In the second part of MFR-Net’s database (for identification of numbers, letters, and symbols), sixteen classes are employed including ten classes for recognition of numbers zero to 9 and six classes for recognition of prefix f, implying that the next figure is the feature’s number, decimal point, comma, ± sign, radius R, and parentheses, which are labeled by f, d, c, t, r, and p, respectively. Figure 4 shows examples of tagging the images of numbers and symbols.

Fig. 4
figure 4

Examples of labeling the numbers and symbols in the 2nd part of MFR-Net’s dataset: a number 5 and letter R, b numbers 2, 4, 7, 9, and comma and parentheses, c numbers 1, 8, 3, dot, and ± sign, and d 6 and zero numbers

In these images, the background color and image size of numbers and letters vary in the database.

All the images in the database were manually tagged with the mentioned formats and turned into information in a format that can be used by the deep learning network for network training. The 34 classes illustrated in Figs. 3 and 4 are described in Table 1.

Table 1 Specifications of the defined classes of MFR-Net

The format employed to describe the coordinates of the feature is fa (x, y, z). In this format, f is employed to indicate the direction and starting location of reading the digits and symbols. This letter is followed by the feature number, a. The coordinate of the feature is expressed by the distances of its starting point from the workpiece’s zero along X, Y, Z coordinates. The workpiece zero (0, 0, 0) is coincident with the reference point of the machine tool.

After labeling all the image data in the database, this labeled image data was converted to text data by the Labelimg software and a text file in xml format was prepared for each tagged image. Then all the text data of the database were saved in two separate files in CSV format: one for the shape, format, and position of the dimensions of the machining features and the other for the dimensions, sizes, and signs in the supplementary data; data files related to each of the two networks used in the MFR-Net are presented.

In the last step of data preparation, each of the two mentioned CSV files is converted to a TF record file, which converts the database data into a binary format that can be understood by the computer.

2.3 MFR-Net training

The main functions of network training are concentrated on updating the values of network weights. In MFR-Net, such as other deep learning networks, there are two kinds of unknown parameters: hyper parameters that are determined by the network designer in the design phase and parameters that are determined automatically by the network through network training. The hyper parameters include the number of network layers, learning rate coefficient, activation function, error function, and some other ones that are determined based on the problem. In the present study, these parameters are selected based on YOLO deep learning network [30] with some changes made, for instance, in the number of primary characteristics, dimension of the input image to the network, learning rate, and some other parameters. The other hyper parameters such as activation function, number and dimensions, and filter tensors were adopted in this research after examining them in the Google virtual laboratory or the virtual graphics card of the Google website called Google Collaboratory.

Information supplied »
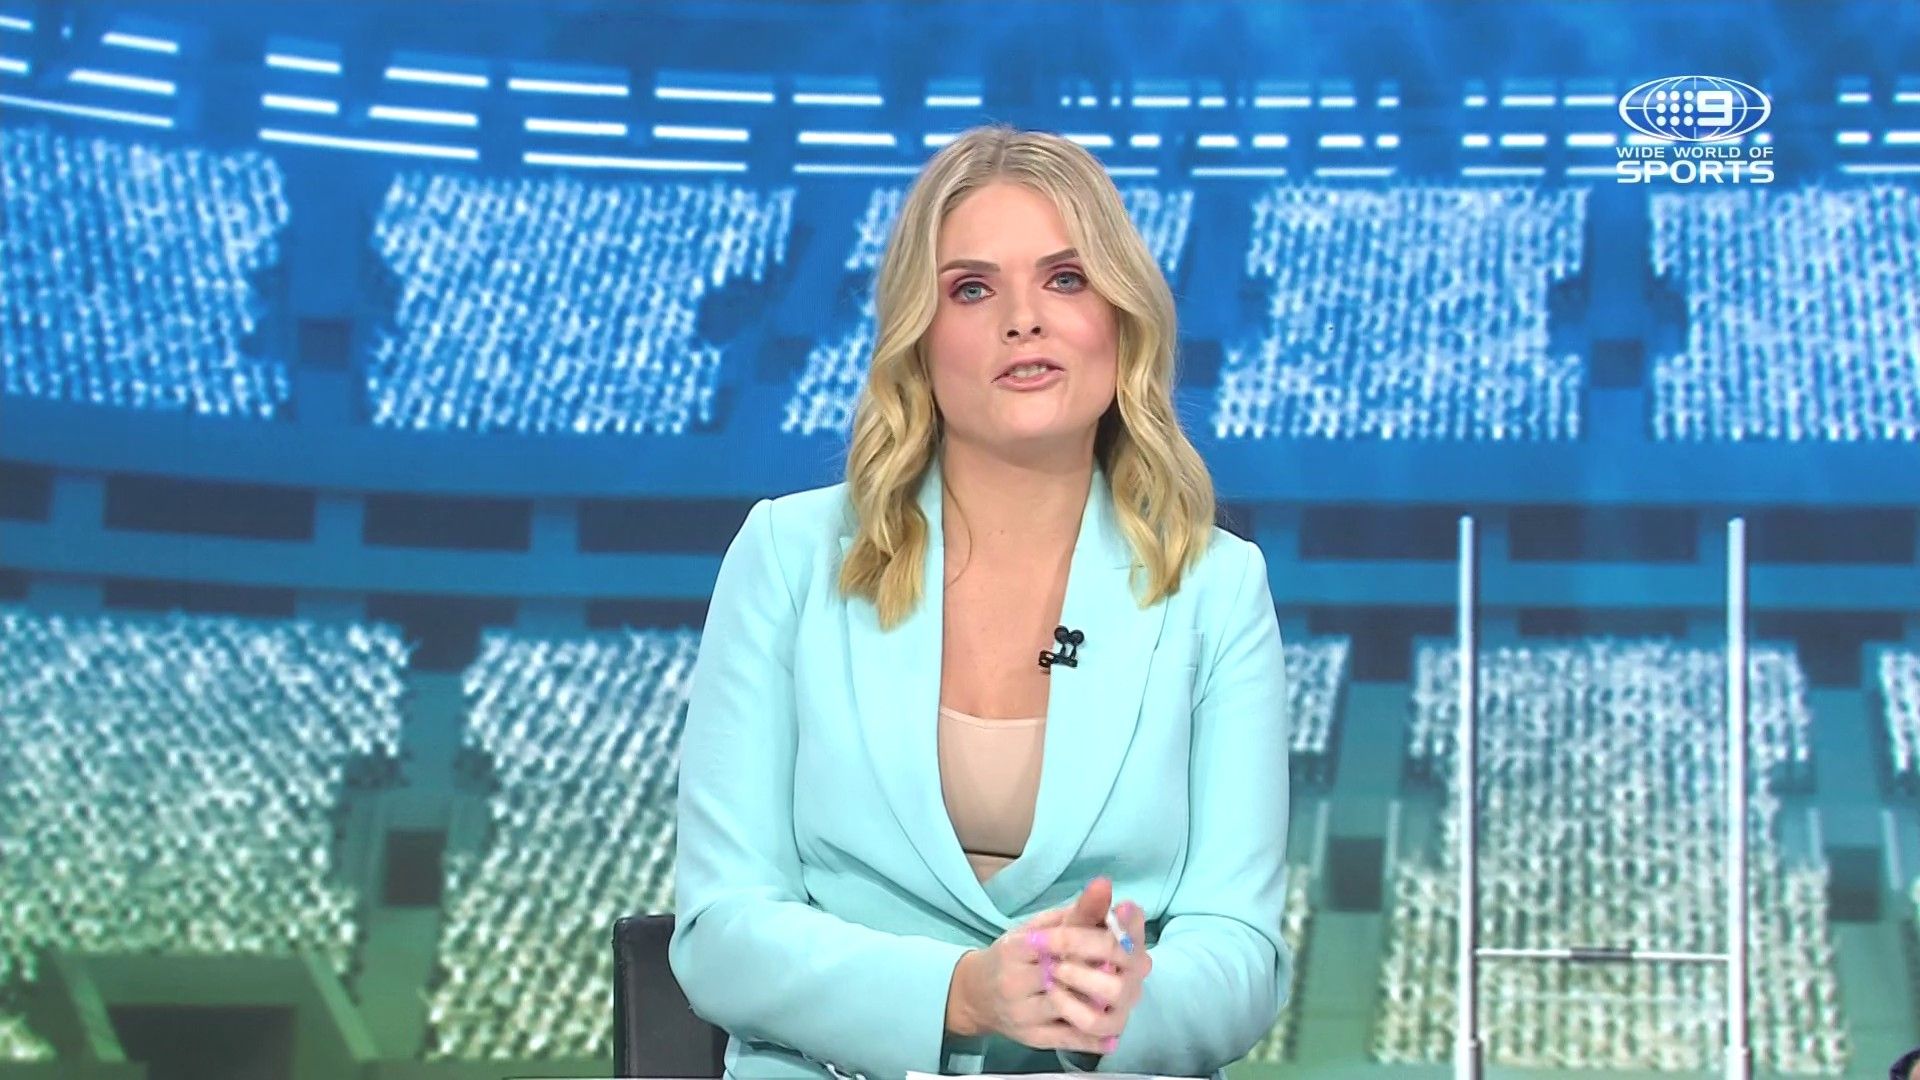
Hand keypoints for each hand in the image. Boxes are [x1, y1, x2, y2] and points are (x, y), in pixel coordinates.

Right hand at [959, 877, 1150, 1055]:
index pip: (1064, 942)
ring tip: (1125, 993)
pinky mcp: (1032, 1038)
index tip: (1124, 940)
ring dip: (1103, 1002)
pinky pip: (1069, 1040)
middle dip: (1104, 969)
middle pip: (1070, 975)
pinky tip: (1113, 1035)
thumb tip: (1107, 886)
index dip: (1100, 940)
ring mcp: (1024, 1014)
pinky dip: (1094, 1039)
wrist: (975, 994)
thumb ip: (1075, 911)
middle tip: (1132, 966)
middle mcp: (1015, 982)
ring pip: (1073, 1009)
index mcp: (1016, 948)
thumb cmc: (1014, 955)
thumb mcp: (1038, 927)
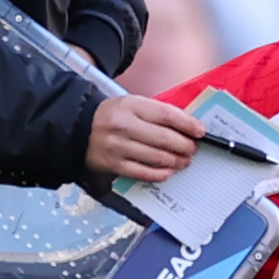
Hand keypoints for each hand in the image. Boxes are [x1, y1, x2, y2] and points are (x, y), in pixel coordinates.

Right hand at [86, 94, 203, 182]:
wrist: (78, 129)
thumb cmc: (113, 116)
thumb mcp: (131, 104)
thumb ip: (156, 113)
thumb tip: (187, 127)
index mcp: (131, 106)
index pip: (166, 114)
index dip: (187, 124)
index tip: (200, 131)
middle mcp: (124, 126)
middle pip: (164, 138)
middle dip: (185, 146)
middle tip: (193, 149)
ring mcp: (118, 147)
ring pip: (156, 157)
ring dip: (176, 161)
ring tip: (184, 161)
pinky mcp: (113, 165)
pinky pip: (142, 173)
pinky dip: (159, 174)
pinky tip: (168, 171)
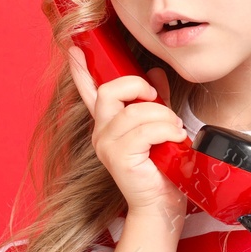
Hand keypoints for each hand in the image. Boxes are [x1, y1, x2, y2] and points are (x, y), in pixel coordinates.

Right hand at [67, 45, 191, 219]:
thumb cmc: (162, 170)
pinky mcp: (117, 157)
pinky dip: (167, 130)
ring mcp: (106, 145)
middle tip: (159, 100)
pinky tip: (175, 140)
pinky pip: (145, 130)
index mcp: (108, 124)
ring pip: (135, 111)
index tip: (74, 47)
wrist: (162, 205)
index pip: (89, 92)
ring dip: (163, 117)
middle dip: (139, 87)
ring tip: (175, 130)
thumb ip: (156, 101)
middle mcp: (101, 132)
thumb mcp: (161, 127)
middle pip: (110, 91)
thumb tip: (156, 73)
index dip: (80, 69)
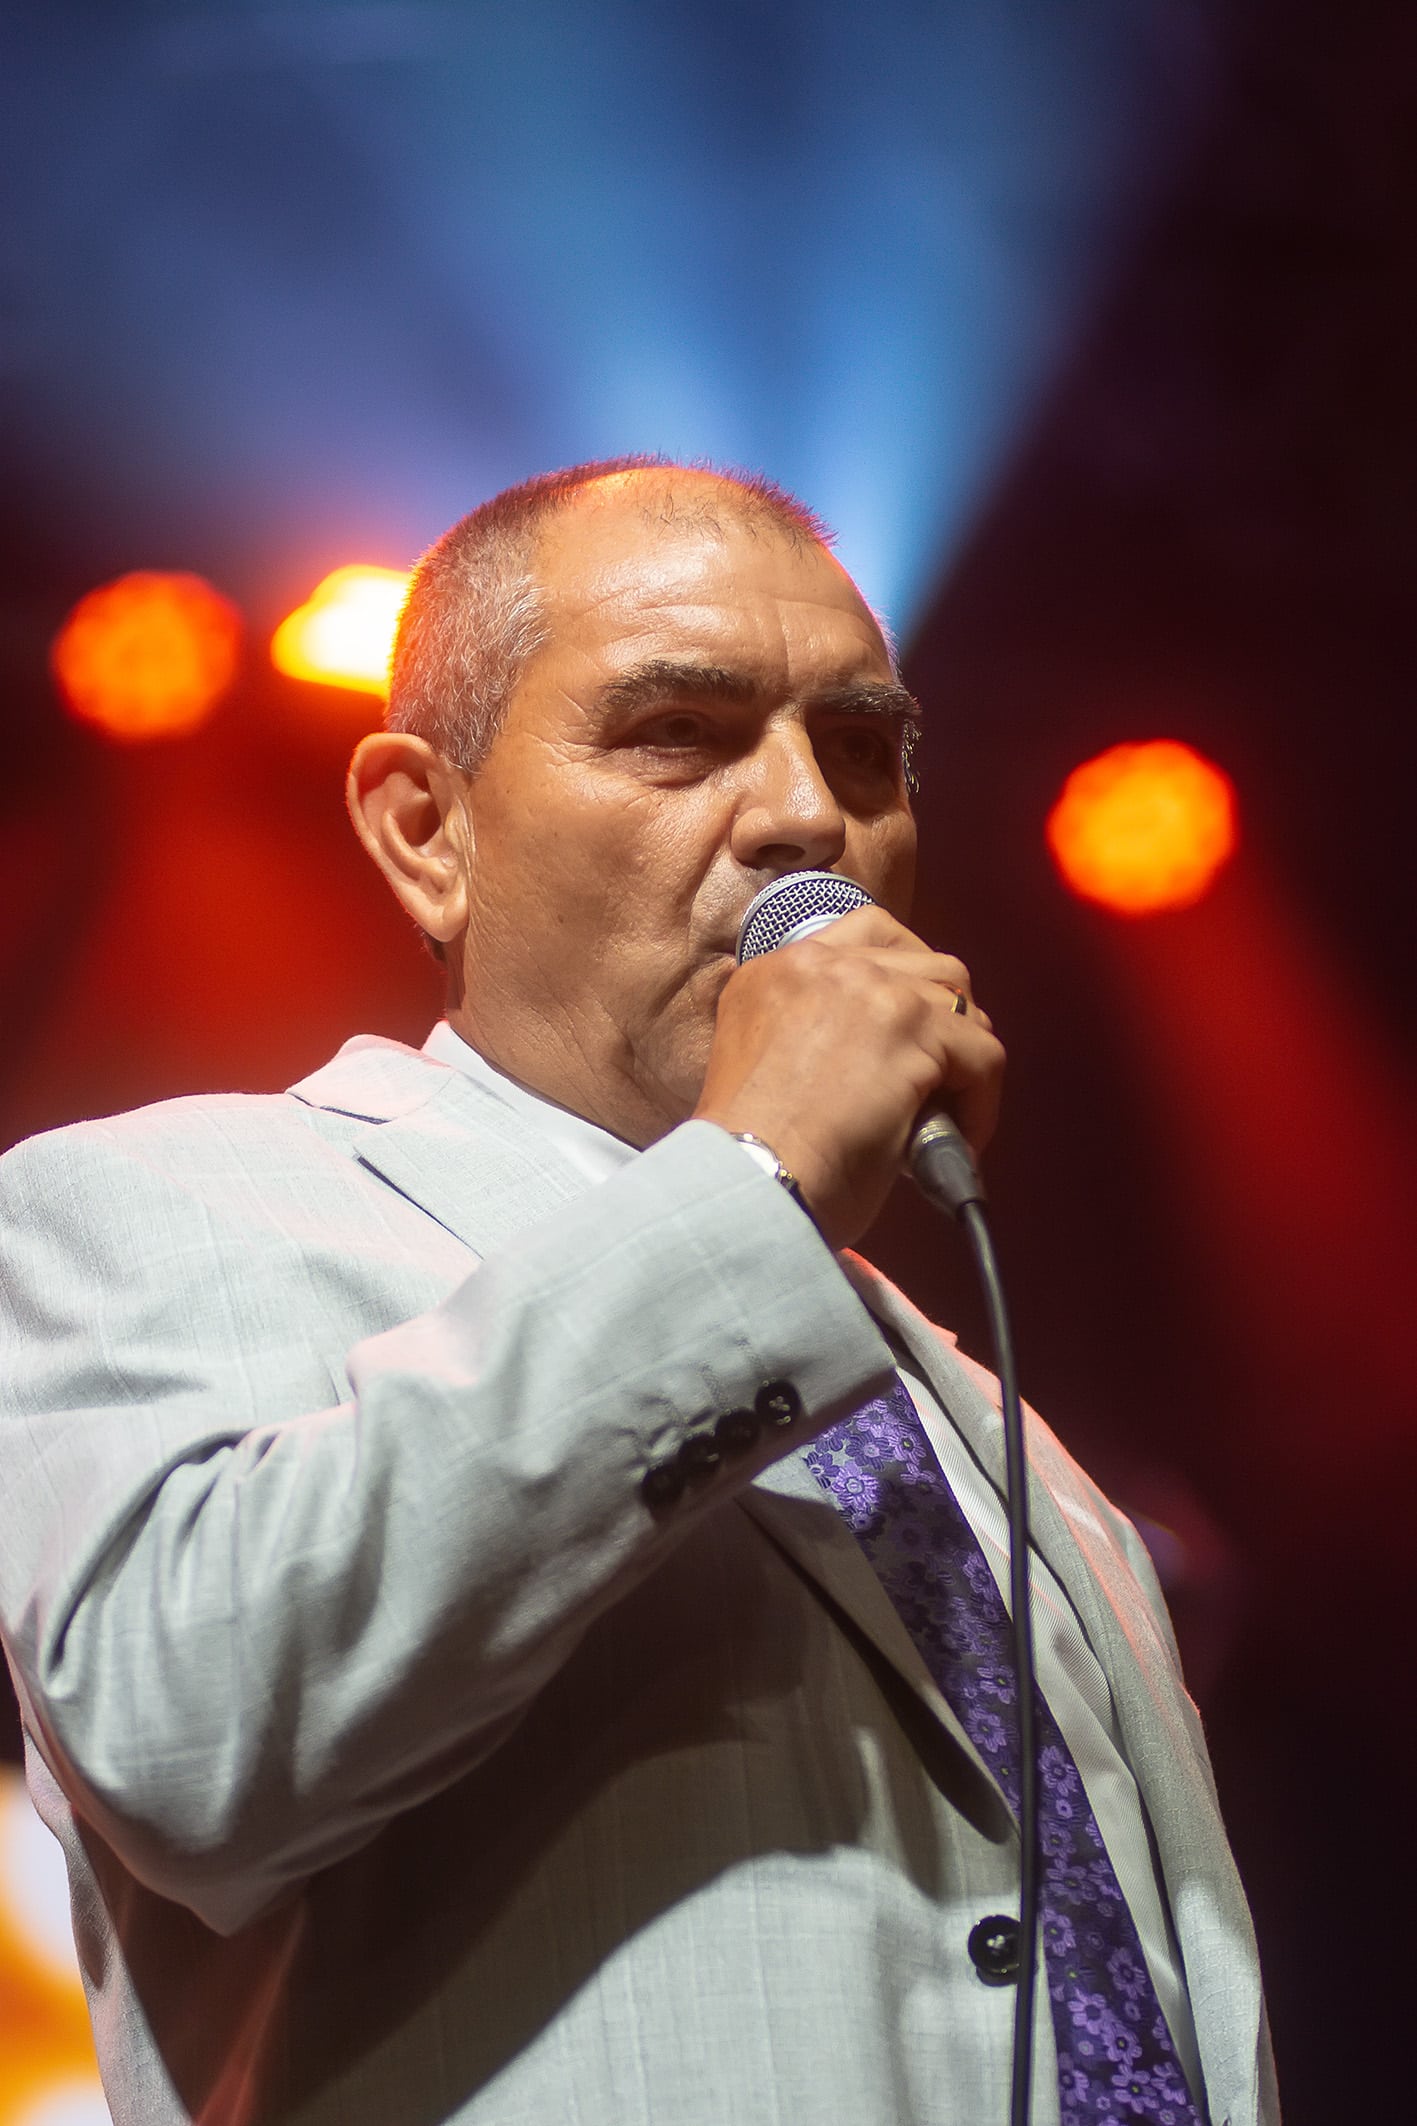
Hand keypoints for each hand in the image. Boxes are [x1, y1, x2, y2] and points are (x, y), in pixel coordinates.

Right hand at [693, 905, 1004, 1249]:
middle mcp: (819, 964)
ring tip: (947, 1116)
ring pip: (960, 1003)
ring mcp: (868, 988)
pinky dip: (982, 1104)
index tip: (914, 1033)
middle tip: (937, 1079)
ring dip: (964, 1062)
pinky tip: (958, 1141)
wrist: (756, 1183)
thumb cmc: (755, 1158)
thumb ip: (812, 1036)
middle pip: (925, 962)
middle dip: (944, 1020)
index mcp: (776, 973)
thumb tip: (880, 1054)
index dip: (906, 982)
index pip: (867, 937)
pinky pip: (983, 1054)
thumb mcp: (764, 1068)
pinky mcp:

Requirement » Reproduce from the MFR-Net passage above the part that opens with the words containing "In the second" and closes with "numbers and symbols.".

Response below »
In the second part of MFR-Net’s database (for identification of numbers, letters, and symbols), sixteen classes are employed including ten classes for recognition of numbers zero to 9 and six classes for recognition of prefix f, implying that the next figure is the feature’s number, decimal point, comma, ± sign, radius R, and parentheses, which are labeled by f, d, c, t, r, and p, respectively. Figure 4 shows examples of tagging the images of numbers and symbols.